++++ DATA SHOWN ++++
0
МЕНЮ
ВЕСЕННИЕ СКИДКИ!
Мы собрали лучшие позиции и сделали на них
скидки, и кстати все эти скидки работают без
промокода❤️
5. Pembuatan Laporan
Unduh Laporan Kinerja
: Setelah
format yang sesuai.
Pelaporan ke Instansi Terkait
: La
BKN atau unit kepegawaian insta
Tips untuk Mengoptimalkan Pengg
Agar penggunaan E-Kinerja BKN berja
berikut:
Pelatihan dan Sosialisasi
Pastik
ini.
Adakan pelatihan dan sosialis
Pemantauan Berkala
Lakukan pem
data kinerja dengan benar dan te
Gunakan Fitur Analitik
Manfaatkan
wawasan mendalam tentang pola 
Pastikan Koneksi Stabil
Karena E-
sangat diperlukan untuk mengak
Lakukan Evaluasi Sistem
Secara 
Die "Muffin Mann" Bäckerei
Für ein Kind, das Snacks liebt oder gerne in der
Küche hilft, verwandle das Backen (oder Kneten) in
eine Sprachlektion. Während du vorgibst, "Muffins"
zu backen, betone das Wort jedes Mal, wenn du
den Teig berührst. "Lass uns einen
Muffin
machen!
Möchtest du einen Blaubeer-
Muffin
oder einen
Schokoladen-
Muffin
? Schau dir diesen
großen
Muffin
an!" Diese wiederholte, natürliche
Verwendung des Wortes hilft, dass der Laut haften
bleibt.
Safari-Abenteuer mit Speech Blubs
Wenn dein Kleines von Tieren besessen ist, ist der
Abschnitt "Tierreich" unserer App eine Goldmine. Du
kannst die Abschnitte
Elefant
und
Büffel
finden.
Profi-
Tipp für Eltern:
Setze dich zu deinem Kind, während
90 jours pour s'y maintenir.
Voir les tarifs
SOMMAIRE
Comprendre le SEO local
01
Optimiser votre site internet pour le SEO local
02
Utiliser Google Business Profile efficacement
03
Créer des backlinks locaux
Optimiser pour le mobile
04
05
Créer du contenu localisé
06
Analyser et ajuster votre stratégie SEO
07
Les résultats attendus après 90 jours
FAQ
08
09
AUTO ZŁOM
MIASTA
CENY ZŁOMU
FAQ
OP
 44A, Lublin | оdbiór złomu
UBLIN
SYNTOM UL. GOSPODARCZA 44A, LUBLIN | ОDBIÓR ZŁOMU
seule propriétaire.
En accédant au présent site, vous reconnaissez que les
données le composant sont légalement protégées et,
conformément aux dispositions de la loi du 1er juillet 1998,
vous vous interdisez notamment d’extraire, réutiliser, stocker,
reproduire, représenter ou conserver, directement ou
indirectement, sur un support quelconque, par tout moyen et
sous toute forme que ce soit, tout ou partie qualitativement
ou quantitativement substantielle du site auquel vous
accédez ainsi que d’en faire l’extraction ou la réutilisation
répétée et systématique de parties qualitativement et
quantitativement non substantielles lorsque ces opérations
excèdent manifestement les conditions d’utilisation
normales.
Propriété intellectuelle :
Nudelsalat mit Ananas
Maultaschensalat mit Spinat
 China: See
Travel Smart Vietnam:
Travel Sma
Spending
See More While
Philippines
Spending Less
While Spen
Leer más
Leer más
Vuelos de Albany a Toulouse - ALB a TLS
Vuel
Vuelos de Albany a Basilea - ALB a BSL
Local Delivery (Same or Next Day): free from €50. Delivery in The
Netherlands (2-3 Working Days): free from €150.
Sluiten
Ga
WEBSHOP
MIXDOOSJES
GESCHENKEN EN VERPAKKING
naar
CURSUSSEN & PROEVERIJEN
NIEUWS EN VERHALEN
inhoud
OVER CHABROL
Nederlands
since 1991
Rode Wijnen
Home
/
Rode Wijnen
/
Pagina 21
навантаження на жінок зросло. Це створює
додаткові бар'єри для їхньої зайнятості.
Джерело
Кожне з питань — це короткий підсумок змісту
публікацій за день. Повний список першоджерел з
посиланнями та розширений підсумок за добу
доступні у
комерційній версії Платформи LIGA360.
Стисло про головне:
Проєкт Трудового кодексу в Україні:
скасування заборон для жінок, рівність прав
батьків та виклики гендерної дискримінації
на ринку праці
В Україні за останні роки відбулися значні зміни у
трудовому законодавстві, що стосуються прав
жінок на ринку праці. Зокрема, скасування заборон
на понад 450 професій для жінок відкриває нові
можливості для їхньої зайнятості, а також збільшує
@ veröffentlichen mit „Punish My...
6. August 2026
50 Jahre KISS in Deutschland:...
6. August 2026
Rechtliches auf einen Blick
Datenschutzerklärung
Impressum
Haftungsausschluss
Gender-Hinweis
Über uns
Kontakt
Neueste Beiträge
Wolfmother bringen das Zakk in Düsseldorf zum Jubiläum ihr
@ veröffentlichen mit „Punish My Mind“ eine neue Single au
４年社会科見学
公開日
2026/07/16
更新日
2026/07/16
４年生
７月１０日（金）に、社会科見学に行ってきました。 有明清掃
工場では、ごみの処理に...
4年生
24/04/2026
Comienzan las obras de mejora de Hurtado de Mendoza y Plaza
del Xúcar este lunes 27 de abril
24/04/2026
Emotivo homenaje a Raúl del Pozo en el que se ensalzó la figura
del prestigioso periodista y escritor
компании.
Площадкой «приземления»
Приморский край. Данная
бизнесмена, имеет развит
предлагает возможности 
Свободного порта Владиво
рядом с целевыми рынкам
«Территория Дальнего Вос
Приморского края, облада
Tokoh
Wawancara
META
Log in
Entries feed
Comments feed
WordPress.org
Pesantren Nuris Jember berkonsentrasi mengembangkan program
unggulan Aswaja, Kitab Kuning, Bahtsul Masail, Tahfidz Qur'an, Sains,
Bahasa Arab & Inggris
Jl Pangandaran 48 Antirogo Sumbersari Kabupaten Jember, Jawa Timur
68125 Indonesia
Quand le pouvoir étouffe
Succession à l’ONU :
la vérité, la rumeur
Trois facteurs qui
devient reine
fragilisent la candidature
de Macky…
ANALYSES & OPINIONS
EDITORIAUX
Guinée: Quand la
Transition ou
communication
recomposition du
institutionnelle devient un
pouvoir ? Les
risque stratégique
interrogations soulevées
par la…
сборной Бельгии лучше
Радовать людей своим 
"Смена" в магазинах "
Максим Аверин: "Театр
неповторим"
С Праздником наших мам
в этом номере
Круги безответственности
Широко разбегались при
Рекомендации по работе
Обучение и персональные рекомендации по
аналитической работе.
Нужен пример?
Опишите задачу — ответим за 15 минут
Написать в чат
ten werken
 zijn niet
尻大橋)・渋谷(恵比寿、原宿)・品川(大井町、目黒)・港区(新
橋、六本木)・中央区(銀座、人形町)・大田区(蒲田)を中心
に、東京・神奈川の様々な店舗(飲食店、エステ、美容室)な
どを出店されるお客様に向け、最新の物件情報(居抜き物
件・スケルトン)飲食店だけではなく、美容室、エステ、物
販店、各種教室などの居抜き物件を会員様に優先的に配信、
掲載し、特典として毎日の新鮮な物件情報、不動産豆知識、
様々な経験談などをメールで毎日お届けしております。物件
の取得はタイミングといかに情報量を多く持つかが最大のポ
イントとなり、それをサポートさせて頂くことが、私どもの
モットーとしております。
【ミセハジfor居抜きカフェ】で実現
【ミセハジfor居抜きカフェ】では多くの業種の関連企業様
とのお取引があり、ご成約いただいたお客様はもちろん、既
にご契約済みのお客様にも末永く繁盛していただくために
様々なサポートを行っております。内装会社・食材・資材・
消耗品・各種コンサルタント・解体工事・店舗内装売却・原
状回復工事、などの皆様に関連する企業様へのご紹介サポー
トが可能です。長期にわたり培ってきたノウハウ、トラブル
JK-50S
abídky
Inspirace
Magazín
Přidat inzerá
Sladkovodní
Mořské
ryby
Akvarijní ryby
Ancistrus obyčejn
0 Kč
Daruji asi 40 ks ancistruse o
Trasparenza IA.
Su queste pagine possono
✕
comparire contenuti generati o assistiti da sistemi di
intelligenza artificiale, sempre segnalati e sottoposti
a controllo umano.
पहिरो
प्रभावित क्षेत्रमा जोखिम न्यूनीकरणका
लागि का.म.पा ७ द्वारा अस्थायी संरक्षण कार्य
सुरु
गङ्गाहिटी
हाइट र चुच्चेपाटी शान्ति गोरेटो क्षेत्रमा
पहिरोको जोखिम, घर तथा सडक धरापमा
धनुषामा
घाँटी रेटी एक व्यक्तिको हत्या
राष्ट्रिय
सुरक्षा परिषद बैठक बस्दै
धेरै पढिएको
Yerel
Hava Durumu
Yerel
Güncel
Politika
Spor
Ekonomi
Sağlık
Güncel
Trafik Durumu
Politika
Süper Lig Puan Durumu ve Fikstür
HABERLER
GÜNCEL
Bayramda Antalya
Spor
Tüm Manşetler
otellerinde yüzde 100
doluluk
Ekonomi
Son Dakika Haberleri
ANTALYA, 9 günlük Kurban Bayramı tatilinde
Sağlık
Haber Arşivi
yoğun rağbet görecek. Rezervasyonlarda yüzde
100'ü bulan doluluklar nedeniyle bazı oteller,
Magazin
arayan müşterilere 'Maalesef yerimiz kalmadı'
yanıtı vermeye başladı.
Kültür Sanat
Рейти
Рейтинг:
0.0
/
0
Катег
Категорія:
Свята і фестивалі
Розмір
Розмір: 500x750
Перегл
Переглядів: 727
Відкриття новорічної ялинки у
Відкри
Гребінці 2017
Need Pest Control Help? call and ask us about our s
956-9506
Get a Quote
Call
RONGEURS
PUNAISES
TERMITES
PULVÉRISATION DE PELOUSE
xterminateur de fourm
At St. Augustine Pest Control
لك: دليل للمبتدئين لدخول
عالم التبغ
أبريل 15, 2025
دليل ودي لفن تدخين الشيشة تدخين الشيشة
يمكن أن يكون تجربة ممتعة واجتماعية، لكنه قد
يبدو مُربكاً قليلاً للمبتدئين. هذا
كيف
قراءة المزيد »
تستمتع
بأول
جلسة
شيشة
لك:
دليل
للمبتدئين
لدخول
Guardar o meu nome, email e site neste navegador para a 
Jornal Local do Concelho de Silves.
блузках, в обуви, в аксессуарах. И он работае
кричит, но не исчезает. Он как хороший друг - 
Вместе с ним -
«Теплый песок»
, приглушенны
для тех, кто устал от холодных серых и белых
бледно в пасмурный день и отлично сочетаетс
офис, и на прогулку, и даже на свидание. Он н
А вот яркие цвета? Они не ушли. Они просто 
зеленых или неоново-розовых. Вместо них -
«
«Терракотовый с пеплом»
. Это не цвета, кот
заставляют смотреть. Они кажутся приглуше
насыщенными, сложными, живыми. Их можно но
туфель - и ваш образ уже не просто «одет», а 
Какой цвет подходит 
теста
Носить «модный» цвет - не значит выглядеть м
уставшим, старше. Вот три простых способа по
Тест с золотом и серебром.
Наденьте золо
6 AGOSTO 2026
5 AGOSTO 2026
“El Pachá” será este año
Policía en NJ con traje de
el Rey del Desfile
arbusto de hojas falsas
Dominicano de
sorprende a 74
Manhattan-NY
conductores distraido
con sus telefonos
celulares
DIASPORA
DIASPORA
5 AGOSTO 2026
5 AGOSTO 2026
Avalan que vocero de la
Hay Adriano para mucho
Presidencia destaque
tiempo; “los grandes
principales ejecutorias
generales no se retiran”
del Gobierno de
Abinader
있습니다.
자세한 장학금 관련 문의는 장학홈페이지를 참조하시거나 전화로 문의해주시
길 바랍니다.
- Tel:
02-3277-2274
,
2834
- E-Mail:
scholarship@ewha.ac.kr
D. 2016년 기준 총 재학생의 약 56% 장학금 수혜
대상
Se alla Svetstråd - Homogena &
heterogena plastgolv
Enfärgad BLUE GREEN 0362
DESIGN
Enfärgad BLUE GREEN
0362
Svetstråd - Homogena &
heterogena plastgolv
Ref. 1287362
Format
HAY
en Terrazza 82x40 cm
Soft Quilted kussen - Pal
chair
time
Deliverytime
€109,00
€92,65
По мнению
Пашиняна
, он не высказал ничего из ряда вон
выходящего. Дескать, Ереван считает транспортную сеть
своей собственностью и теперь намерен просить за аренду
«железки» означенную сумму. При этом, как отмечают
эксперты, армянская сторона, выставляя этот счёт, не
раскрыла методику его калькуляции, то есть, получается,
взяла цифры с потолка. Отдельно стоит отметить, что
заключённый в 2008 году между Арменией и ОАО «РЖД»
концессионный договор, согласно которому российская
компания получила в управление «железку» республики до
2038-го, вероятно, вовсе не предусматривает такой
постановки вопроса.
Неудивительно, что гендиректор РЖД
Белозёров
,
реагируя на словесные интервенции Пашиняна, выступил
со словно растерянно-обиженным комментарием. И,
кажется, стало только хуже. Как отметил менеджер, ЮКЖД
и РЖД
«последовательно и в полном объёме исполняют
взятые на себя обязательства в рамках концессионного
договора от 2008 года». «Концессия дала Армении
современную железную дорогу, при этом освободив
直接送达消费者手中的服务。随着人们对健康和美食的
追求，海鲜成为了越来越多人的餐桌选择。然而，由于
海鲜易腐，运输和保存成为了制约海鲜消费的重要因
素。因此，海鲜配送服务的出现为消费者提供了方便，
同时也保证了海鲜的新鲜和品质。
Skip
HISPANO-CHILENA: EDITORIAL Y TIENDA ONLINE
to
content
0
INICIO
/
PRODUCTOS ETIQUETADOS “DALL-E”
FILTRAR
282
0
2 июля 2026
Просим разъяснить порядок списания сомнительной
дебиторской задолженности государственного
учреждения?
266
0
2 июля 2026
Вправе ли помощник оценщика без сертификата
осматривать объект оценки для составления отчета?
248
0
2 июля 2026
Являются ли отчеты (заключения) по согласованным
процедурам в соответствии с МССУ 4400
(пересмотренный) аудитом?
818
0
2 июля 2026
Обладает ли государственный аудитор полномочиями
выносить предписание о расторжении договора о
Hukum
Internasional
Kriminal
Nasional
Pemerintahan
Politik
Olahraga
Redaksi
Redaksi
++++
◆ **DIRECTIONS**: Transcribe, exactly and without additions, the lines of the records above, beginning with the line that contains "recomposition du" and ending with the line that contains "в этом номере", both included.

◆ **ANSWER SECTION**:
recomposition du
institutionnelle devient un
pouvoir ? Les
risque stratégique
interrogations soulevées
par la…
сборной Бельгии лучше
Радовать людей своим 
"Смена" в магазинах "
Максим Аверин: "Театр
неповторим"
С Праздником наших мам
в этом номере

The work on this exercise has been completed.